Ms. Watts retired from City Ballet in 1995, but Balanchine continues to fascinate her. What she has been trying to pass along to her Princeton students is not just the works of genius Balanchine created, but his unique personality as well. During the lecture/demonstration, she told the audience how he loved anything American, and would sing little ditties he heard in television commercials (“More Park Sausages Mom”).
“He was always interested in who we were and where we came from,” she said during the interview. “My father was an aerospace engineer. He would tease me in class. He’d say, ‘Your Dad can land men on the moon and you can’t land from a grand jete.’ He would personalize things.”
Teaching about Balanchine first occurred to Ms. Watts when her husband was taking time from the ballet company to study at Harvard University a few years ago. After her retirement from dancing, she had co-written a cookbook, and worked as a contributing editor to the magazine Vanity Fair, which she continues to do.
“Damian was going to Harvard. I taught at the Boston Ballet a bit, but what I really wanted to do was teach an academic course about Balanchine. I sort of talked my way into it at Harvard. Then they asked me to do a studio course the second semester, also on Balanchine.”
Ms. Lazier read an article about Ms. Watts’ teaching at Harvard, and got in touch with her. “We had a lunch that lasted four hours,” she said. “I knew this was somebody I wanted to bring to Princeton.”
The Princeton students taking “Repertory and Choreography: George Balanchine” have done rigorous reading and analysis as well as dancing. Some have extensive dance training; others are novices. “We didn’t audition anyone, we interviewed them,” said Ms. Watts. “It’s a broad range of experiences in one class, which presents interesting but not impossible challenges.

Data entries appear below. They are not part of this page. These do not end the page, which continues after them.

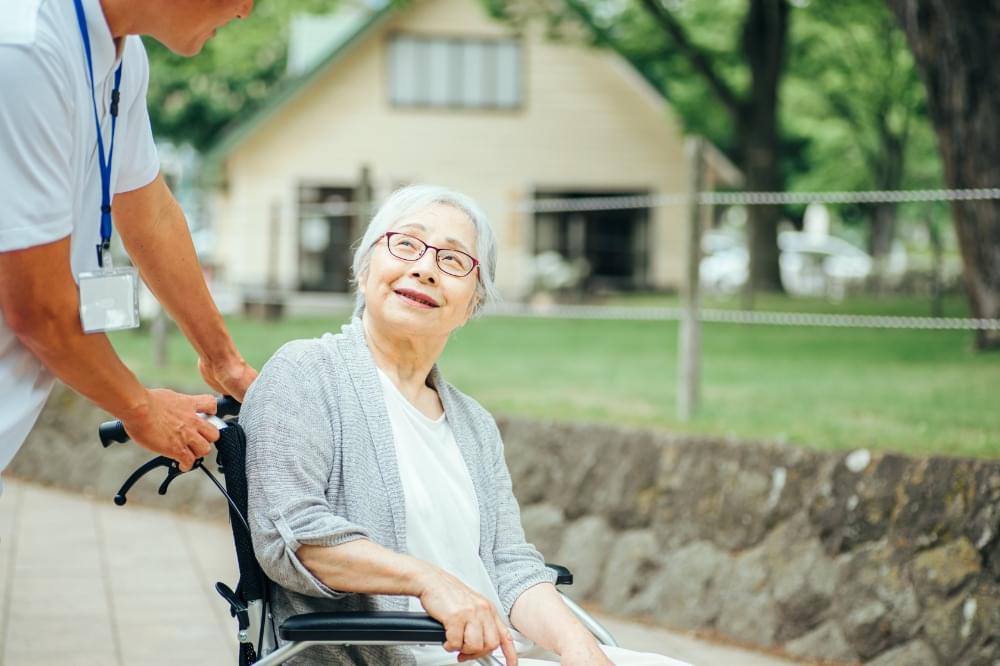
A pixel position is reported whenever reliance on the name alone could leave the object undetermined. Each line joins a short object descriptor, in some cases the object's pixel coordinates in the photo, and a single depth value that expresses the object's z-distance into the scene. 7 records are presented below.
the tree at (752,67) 20.45
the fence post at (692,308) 6.77
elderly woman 2.50
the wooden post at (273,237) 12.18
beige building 25.33
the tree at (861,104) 27.41
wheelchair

I’m a firm believer that water seeks its own level. Each person’s goal is their own. We’ve worked hard to even the field emotionally, and the less experienced dancers who are working on their own goals with Mr. Balanchine have been able to improve by leaps and bounds.”
The dancers performed a section of “Agon,” one of Balanchine’s most complex works, during the Berlind lecture/demonstration, counting out loud to keep up with the score by Igor Stravinsky. They will dance more Balanchine excerpts at the University’s Spring Dance Festival February 24 and 25.
“I’m teaching the generous part of Balanchine, the part that they can take with them,” Ms. Watts said. “The dances he made speak of such universal, big issues in their abstraction. And their connection to music is so deep. It’s like reading a great novel or looking at a great painting. They take our sensibilities to a higher plane.”